Logistic Regression Cost Function

Why Squared Error Doesn’t Work

The Problem with Linear Regression’s Cost Function

For linear regression, we used the squared error cost function:

J(w,b) = (1/2m) * Σ(f(x) - y)²

However, when f(x) uses the sigmoid function for logistic regression, this creates a non-convex cost function with many local minima, making gradient descent unreliable.

The Logistic Loss Function

New Loss Definition

Instead of squared error, we define a new loss function for a single training example:

If y = 1: Loss = -log(f(x)) If y = 0: Loss = -log(1 - f(x))

Intuition Behind the Loss Function

When y = 1 (Positive Class)

If f(x) ≈ 1 (correct prediction): Loss ≈ 0 (very small penalty)
If f(x) = 0.5: Loss is moderate
If f(x) ≈ 0 (wrong prediction): Loss → ∞ (very large penalty)

The loss function encourages the algorithm to output high probabilities for positive examples.

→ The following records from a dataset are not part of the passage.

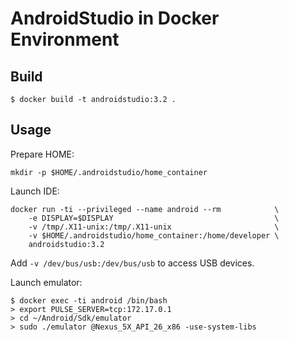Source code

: # AndroidStudio in Docker Environment

## Build

    $ docker build -t androidstudio:3.2 .

## Usage

Prepare HOME:

    mkdir -p $HOME/.androidstudio/home_container

Launch IDE:

    docker run -ti --privileged --name android --rm            \
        -e DISPLAY=$DISPLAY                                    \
        -v /tmp/.X11-unix:/tmp/.X11-unix                       \
        -v $HOME/.androidstudio/home_container:/home/developer \
        androidstudio:3.2

Add `-v /dev/bus/usb:/dev/bus/usb` to access USB devices.

Launch emulator:

    $ docker exec -ti android /bin/bash
    > export PULSE_SERVER=tcp:172.17.0.1
    > cd ~/Android/Sdk/emulator
    > sudo ./emulator @Nexus_5X_API_26_x86 -use-system-libs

When y = 0 (Negative Class)

If f(x) ≈ 0 (correct prediction): Loss ≈ 0 (very small penalty)
If f(x) = 0.5: Loss is moderate
If f(x) ≈ 1 (wrong prediction): Loss → ∞ (very large penalty)

The loss function encourages the algorithm to output low probabilities for negative examples.

Properties of the Logistic Loss

Convex Function

Creates a convex cost surface, ensuring gradient descent finds the global minimum

Penalizes Wrong Predictions

Large penalties for confident but incorrect predictions

Smooth Gradients

Provides smooth gradients for reliable optimization

Mathematical Foundation

Maximum Likelihood Estimation

This cost function is derived from the statistical principle of maximum likelihood estimation, which provides a principled way to find optimal parameters for probabilistic models.

Summary

The logistic loss function replaces squared error to create a convex optimization problem suitable for binary classification. By heavily penalizing confident but wrong predictions, it encourages the model to output appropriate probabilities for each class, leading to better classification performance.